There are places where cars are parked at the edge of the neighbourhood. I've updated the blog post to show one.

Isla... said...

The problem with this is that people like to be able to see their car from their home.

Each to there own. I'd be quite happy to park mine elsewhere. It's no Roller!

Cottenham Cyclist said...

Some of you may have seen Playing Out. Closing off residential roads to let children play in them after school.

Some of the discussions I saw around this thought it was a terrible idea teaching children to play in roads. Others thought it was a bad idea because they (as a driver) didn't want to run over a child (err slow down then!)

Jack Thurston said...

In the UK, Sustrans has a programme for doing this kind of thing, often with a lot of local involvement with the people who live in the street. It's called DIY Streets:

A very low cost version of this is the idea of filtered permeability that is being applied in some parts of Hackney. For the cost of a few bollards and a bit of paving, a former rat-run is transformed into a residential haven.

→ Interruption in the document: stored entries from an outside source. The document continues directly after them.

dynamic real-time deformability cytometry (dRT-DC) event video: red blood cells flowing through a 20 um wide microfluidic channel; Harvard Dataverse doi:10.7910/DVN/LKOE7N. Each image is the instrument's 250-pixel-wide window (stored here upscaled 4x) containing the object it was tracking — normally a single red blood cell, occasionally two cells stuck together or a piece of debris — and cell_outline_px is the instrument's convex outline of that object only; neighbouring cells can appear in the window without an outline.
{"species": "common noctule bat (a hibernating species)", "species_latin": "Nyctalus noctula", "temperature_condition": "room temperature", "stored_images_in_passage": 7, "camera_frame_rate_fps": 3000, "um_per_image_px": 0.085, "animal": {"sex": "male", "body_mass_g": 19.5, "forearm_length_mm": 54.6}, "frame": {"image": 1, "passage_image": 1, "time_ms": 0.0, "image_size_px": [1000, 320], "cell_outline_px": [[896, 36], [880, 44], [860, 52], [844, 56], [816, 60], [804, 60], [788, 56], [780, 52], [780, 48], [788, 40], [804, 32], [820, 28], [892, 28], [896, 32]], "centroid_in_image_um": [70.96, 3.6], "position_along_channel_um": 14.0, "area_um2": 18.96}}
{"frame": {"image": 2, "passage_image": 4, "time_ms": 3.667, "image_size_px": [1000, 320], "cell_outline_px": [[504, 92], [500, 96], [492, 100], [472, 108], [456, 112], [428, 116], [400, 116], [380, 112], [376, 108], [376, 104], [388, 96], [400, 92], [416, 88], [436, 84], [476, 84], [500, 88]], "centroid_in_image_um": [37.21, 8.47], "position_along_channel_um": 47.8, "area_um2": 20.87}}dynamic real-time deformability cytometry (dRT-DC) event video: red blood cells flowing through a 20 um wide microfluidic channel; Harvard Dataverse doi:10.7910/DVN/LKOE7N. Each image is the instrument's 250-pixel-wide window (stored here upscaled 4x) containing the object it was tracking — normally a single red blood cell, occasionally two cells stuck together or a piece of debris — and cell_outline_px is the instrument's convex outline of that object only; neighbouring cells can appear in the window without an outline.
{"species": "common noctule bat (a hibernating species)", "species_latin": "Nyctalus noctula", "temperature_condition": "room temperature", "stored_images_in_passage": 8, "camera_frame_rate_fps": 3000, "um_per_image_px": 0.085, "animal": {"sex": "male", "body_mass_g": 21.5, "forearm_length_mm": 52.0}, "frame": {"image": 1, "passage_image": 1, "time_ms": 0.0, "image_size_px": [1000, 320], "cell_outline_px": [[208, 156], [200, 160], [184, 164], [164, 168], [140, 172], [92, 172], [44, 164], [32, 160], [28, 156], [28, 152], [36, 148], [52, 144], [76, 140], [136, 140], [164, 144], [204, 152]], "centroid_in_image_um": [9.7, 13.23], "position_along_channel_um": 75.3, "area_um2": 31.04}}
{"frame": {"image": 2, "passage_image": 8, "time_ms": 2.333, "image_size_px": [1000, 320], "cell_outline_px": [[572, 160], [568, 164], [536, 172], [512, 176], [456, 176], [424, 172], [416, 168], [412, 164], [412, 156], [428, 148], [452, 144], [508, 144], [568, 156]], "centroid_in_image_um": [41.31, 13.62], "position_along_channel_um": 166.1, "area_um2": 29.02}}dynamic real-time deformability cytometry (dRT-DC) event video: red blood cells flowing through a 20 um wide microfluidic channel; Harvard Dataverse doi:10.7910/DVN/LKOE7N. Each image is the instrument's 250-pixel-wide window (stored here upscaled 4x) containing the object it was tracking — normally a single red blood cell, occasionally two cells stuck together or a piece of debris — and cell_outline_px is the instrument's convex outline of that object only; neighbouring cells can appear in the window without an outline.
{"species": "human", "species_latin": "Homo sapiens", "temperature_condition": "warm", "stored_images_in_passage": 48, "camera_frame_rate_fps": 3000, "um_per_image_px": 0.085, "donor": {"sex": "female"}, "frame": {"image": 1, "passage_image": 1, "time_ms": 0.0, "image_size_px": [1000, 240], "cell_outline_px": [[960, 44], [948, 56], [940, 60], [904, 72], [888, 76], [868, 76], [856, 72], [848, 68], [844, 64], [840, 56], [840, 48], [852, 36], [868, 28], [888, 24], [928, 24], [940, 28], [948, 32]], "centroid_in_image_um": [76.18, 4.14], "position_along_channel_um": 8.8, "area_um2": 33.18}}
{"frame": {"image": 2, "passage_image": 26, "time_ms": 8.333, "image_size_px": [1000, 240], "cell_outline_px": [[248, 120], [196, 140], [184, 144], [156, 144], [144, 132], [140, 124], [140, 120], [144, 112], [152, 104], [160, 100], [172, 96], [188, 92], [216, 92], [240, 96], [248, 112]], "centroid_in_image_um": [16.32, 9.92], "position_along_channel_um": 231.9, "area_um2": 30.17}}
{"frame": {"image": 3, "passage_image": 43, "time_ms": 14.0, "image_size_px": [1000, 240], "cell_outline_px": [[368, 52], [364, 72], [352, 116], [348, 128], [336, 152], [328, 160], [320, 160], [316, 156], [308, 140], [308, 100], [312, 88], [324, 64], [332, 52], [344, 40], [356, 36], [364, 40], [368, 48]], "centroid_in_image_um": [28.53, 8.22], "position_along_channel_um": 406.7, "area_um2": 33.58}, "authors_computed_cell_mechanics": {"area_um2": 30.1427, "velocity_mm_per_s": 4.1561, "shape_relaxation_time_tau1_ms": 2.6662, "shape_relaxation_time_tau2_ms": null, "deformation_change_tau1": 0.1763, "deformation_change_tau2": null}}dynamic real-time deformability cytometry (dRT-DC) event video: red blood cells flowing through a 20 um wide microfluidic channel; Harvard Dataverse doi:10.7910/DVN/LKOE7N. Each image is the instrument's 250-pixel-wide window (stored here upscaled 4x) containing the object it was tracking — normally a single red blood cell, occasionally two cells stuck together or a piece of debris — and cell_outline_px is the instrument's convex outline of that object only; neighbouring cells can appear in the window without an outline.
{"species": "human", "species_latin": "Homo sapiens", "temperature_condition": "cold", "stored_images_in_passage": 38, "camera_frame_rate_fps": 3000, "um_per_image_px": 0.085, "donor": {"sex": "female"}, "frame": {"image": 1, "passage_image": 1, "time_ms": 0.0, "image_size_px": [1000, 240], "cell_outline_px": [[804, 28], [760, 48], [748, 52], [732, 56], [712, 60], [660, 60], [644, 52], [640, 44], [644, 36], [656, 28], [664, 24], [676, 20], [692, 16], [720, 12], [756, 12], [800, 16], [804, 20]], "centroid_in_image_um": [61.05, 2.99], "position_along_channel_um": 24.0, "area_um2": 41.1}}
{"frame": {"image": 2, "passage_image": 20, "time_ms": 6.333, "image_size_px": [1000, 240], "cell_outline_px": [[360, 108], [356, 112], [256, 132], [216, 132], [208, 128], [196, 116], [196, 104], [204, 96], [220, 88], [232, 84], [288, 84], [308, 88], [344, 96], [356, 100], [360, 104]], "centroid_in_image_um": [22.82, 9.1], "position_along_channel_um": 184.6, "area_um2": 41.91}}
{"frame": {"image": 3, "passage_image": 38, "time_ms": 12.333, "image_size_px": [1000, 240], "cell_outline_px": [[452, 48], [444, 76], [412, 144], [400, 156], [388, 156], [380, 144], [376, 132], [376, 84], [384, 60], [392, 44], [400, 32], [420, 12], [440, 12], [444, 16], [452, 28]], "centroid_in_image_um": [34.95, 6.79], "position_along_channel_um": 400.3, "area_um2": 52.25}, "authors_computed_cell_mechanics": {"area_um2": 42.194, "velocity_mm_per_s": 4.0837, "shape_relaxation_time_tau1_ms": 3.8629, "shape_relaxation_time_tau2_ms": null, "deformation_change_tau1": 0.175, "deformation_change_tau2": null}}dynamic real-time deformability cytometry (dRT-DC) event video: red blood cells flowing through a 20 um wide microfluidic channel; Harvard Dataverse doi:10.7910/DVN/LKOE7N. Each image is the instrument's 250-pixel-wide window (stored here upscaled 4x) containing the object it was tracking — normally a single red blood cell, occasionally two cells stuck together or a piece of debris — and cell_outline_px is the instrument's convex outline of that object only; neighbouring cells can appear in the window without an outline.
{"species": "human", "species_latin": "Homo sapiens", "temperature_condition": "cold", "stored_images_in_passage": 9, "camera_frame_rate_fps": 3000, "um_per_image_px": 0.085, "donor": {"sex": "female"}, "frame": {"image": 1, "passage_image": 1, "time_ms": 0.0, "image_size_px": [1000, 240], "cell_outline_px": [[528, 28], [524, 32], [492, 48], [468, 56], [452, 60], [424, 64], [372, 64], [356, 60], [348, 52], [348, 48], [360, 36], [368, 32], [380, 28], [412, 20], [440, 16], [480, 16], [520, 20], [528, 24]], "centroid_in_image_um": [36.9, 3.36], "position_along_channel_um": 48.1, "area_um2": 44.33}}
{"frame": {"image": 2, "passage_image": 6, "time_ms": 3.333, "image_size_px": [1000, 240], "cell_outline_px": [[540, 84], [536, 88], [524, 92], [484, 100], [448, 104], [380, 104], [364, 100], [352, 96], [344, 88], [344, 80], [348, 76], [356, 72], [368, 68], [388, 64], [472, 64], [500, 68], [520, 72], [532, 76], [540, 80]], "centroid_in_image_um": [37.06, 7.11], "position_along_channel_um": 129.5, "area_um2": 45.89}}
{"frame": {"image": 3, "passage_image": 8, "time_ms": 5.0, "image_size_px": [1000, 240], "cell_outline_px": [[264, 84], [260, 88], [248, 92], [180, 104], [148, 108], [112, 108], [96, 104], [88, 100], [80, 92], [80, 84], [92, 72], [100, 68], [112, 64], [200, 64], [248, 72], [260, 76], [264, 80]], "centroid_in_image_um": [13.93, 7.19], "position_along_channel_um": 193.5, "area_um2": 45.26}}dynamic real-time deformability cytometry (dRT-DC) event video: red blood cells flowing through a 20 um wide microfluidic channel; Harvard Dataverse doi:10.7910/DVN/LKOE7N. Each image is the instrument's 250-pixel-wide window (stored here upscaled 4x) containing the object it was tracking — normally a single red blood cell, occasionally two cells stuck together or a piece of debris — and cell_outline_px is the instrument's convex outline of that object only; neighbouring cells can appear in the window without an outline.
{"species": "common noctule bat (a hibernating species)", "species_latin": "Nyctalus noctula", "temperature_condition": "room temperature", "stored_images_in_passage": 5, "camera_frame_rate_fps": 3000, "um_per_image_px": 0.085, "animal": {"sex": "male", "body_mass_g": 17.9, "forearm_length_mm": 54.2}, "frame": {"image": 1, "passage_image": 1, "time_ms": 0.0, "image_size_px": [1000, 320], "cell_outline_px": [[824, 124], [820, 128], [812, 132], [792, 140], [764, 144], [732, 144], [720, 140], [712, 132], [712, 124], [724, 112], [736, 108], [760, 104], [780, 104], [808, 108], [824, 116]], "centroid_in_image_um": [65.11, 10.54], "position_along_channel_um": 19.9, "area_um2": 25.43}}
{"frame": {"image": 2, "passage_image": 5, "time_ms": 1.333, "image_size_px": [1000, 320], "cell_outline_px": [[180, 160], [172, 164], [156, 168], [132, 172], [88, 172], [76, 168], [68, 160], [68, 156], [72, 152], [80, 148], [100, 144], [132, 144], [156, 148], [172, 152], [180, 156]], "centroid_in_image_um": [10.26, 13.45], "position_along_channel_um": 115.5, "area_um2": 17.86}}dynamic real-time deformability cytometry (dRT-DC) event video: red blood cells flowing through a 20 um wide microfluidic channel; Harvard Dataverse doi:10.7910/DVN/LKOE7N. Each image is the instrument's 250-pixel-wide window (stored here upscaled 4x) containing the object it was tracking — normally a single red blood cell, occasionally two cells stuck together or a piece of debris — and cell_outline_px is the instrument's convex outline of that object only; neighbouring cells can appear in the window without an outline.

Hackney's Public Realm planning document is one of the best you'll find on these shores. Worth a read, with some good examples:

I hope to cover Hackney and the City of London's embrace of filtered permeability in a future edition of the radio programme.

Clark in Vancouver said...

Some people here in North America (who I guess feel threatened by the new cycling infrastructure that's appearing) have said that the Netherlands is anti-car and there is a high tax on gasoline, etc. and that's why people cycle there. This shows that people do have cars and they're one way of getting around.
Are the policies in the NL anti-car or are they just pro-cycling?

David Hembrow said...

Cottenham Cyclist: Playing Out is a great initiative. I covered it in May.

Jack: This is more than just filtered permeability. I hope to see Hackney and other places in the UK begin to make good progress.

However, talk is cheap, and the UK has been talking more than acting for years.

Clark: The Netherlands has never been anti-car, nor anti-bike. A few fringe elements may be either of those, but the mainstream is not.

What's more, the cost of motoring has never had any correlation with cycling modal share.

The extraordinary use of bikes in the Netherlands is simply the power of offering cycling as a positive choice, rather than as something which only enthusiasts will take part in.

Alexa said...

We stayed on a street in Haarlem that looked a lot like that. Barely wide enough for a small delivery truck to make it past the parked cars. Ice cream man just parked in the middle of the street. Great block party. Kids playing outside all day long.

Part of the problem here in the USA is that we've gotten so used to having lots of space for vehicles on the roads. I live in a small, old city with small, old streets. When we got snowed under last winter, delivery trucks and school busses were getting stuck in the snow banks and drivers were complaining that they had no room to park their over-size (compared to NL) cars on the street. If everything were scaled to Euro-size, we'd probably have been fine. And people could have gotten around with public transit and not even needed their cars.

Branko Collin said...

I blogged about Dutch play streets a while back. Instead of being closed off for the occassion, they are closed off permanently:

The difference with woonerven is that cars are allowed on woonerven.